→ **What is expected**
Every record, down to the last line, must be given again exactly.

Start of Data supplied

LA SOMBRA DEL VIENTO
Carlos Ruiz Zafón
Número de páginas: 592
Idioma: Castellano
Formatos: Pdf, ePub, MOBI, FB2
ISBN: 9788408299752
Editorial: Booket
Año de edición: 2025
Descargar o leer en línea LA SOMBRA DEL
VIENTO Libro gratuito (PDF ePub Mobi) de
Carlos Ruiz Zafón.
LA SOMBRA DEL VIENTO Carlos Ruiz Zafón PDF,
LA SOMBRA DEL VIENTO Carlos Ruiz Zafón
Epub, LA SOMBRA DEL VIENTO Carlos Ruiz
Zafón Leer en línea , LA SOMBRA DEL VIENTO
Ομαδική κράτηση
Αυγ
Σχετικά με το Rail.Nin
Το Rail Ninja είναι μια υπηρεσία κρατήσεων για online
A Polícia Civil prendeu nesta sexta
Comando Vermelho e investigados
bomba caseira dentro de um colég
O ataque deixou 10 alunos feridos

End of Data supplied

→ **Exercise result**
LA SOMBRA DEL VIENTO
Carlos Ruiz Zafón
Número de páginas: 592
Idioma: Castellano
Formatos: Pdf, ePub, MOBI, FB2
ISBN: 9788408299752
Editorial: Booket
Año de edición: 2025
Descargar o leer en línea LA SOMBRA DEL
VIENTO Libro gratuito (PDF ePub Mobi) de
Carlos Ruiz Zafón.
LA SOMBRA DEL VIENTO Carlos Ruiz Zafón PDF,
LA SOMBRA DEL VIENTO Carlos Ruiz Zafón
Epub, LA SOMBRA DEL VIENTO Carlos Ruiz
Zafón Leer en línea , LA SOMBRA DEL VIENTO
Ομαδική κράτηση
Αυγ
Σχετικά με το Rail.Nin
Το Rail Ninja είναι μια υπηρεσία κρατήσεων για online
A Polícia Civil prendeu nesta sexta
Comando Vermelho e investigados
bomba caseira dentro de um colég
O ataque deixou 10 alunos feridos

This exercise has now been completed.